Archaeology and Architecture, Conservation and Horticulture


It's probably best if you contact the Council for British Archaeology direct. Archaeologists are usually graduates, but there are plenty of contract opportunities for people with other qualifications, plus the increasingly technical side of archaeology - familiar to any fans of Time Team - requires specialist technicians. For a slightly irreverent - but realistic - look at careers in archaeology, you could try the website of Current Archaeology magazine.

Work Experience and voluntary work: Again, the Council for British Archaeology is the best source. Many of the opportunities it offers may be more suited to sixth form or university students, but if you're younger, you might find it useful to check out the Young Archaeologists' Club.

Architecture and the conservation of buildings or artefacts

It is unlikely that you will have taken a history degree and then decided to go into these fields; the usual route is to take specialist degrees (e.g. architecture, restoration - the City & Guilds one includes stonemasonry and carpentry). Or, if you don't want to follow the degree route, there are non-degree skills training opportunities for architectural technicians and building trades workers (stonemasons, carpenters, joiners, plasterers, bricklayers, metalworkers etc.) to which specialist training in conservation techniques can then be added. Some firms of architects specialise in conservation work - at the time of writing this booklet, one was advertising in The Guardian for qualified conservation architects and technicians to work on ‘world heritage sites, National Trust properties, churches, castles, historic houses' . The advert specified that ‘computer literacy is essential together with an academic interest in the historic background of conservation projects'. You might like to contact the Society for the Preservation of Ancient Buildings or the The Institute of Conservation to get an idea of the kinds of specialist training courses, activities and career opportunities available...

Work Experience and Voluntary work: Because conservation requires specialist skills, this limits the opportunities for work experience or volunteering.

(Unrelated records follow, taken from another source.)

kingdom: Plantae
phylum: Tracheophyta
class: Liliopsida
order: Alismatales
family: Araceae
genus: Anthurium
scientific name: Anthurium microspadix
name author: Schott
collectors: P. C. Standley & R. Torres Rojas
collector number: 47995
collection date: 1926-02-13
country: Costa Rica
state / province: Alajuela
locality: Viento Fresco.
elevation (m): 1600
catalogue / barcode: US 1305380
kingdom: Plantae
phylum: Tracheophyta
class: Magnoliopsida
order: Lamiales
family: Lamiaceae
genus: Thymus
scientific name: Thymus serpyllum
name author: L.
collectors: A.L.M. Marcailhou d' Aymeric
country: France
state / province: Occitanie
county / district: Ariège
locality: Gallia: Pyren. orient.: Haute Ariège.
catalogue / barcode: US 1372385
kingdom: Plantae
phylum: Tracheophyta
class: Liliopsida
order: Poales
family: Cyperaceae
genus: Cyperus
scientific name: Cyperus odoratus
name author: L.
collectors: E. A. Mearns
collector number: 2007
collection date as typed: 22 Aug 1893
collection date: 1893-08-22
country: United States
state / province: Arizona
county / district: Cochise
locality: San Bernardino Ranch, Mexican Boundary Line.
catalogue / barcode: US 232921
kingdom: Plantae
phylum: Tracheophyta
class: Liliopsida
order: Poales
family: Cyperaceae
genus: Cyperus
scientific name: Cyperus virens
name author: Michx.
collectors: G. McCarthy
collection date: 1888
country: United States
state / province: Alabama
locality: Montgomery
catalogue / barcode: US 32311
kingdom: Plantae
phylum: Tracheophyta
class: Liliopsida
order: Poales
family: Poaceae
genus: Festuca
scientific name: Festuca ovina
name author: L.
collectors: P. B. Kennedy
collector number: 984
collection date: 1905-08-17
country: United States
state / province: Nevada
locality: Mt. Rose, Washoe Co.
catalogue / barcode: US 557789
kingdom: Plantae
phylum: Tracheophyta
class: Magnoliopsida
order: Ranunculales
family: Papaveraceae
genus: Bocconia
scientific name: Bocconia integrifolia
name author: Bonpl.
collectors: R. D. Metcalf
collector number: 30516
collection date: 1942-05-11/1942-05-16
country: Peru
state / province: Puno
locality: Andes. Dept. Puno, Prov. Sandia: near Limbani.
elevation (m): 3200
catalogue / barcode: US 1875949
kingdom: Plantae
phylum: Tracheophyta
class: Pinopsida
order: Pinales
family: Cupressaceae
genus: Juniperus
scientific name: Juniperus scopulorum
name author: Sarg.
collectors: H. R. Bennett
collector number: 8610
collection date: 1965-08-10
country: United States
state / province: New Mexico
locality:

You might be interested in joining a local group of the Society for the Preservation of Ancient Buildings, which often arrange tours round interesting properties. You could also identify architects, furniture restorers and others with a particular interest in historic buildings or artefacts, and see if they could offer you some work experience - even if this is more or less as an office junior, you'll get a better idea of the kind of work that goes on.

Horticulture and Nature Conservation

We've already mentioned the National Trust's training scheme for people who will work in the gardens and grounds of their properties. If you like practical outdoor work, gardening can combine very nicely with an interest in history. There are job opportunities for people with horticultural qualifications and/or experience to work on the gardens of many historic properties, whether owned by heritage organisations, individuals, councils or of course some of the ancient schools and universities. Sometimes this involves restoring a historic garden or park to its former glory, following planting patterns laid down a century or more before. Nature conservation can also link very well with history, as so much of England's countryside has been shaped by the history of its agriculture. Certain traditional skills such as dry stone walling, coppicing and hedgelaying are still in demand, especially in the extensive acreages covered by National Trust properties and National Parks. The Forestry Commission are also restoring some traditional woodland management practices, and increasing their community and schools education activities. Many traditional skills can be learned as a volunteer with organisations such as BTCV, and though it wouldn't be easy to make a full time living using them, these skills plus a knowledge of and interest in history could help you find a job as, say, an Assistant Park Ranger or Ranger in a National Park.

Work Experience and Volunteering: Both the National Trust (see above, under Heritage Sites and Historic Houses) and TCV run working holidays for conservation volunteers, some of which will offer training in such skills as dry stone walling. Local conservation teams also go out for working days either during the week or at weekends - contact your local site or group.